:: ACTIVITY ::
Reproduce the entries in full, with no changes.

*** DATA SECTION Section Begins ***

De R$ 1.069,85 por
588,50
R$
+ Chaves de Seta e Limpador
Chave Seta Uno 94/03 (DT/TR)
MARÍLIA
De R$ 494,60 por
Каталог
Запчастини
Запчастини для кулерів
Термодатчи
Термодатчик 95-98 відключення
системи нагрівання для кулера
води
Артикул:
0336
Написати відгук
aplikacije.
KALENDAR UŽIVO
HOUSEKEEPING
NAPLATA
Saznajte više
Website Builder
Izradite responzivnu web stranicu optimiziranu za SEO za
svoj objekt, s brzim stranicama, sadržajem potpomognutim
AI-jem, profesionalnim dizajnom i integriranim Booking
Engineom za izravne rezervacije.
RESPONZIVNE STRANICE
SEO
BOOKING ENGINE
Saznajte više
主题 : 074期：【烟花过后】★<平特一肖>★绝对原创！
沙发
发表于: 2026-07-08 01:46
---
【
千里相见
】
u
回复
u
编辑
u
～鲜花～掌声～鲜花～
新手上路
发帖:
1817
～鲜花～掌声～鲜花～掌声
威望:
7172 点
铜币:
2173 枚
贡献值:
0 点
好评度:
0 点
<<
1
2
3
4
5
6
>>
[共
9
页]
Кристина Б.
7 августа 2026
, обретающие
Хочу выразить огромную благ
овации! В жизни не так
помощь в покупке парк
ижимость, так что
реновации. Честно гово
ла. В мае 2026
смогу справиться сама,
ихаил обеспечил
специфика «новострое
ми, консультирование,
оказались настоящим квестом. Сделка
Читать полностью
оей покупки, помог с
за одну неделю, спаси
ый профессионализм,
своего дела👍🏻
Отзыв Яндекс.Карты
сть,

*** DATA SECTION Section Ends ***

:: WRITTEN SOLUTION ::
De R$ 1.069,85 por
588,50
R$
+ Chaves de Seta e Limpador
Chave Seta Uno 94/03 (DT/TR)
MARÍLIA
De R$ 494,60 por
Каталог
Запчастини
Запчастини для кулерів
Термодатчи
Термодатчик 95-98 відключення
системи нагрівання для кулера
води
Артикул:
0336
Написати відгук
aplikacije.
KALENDAR UŽIVO
HOUSEKEEPING
NAPLATA
Saznajte više
Website Builder
Izradite responzivnu web stranicu optimiziranu za SEO za
svoj objekt, s brzim stranicama, sadržajem potpomognutim
AI-jem, profesionalnim dizajnom i integriranim Booking
Engineom za izravne rezervacije.
RESPONZIVNE STRANICE
SEO
BOOKING ENGINE
Saznajte više
主题 : 074期：【烟花过后】★<平特一肖>★绝对原创！
沙发
发表于: 2026-07-08 01:46
---
【
千里相见
】
u
回复
u
编辑
u
～鲜花～掌声～鲜花～
新手上路
发帖:
1817
～鲜花～掌声～鲜花～掌声
威望:
7172 点
铜币:
2173 枚
贡献值:
0 点
好评度:
0 点
<<
1
2
3
4
5
6
>>
[共
9
页]
Кристина Б.
7 августа 2026
, обретающие
Хочу выразить огромную благ
овации! В жизни не так
помощь в покупке парк
ижимость, так что
реновации. Честно гово
ла. В мае 2026
смогу справиться сама,
ихаил обеспечил
специфика «новострое
ми, консультирование,
оказались настоящим квестом. Сделка
Читать полностью
оей покупки, помог с
за одну неделю, спаси
ый профессионализм,
своего дела👍🏻
Отзыв Яндекс.Карты
сть,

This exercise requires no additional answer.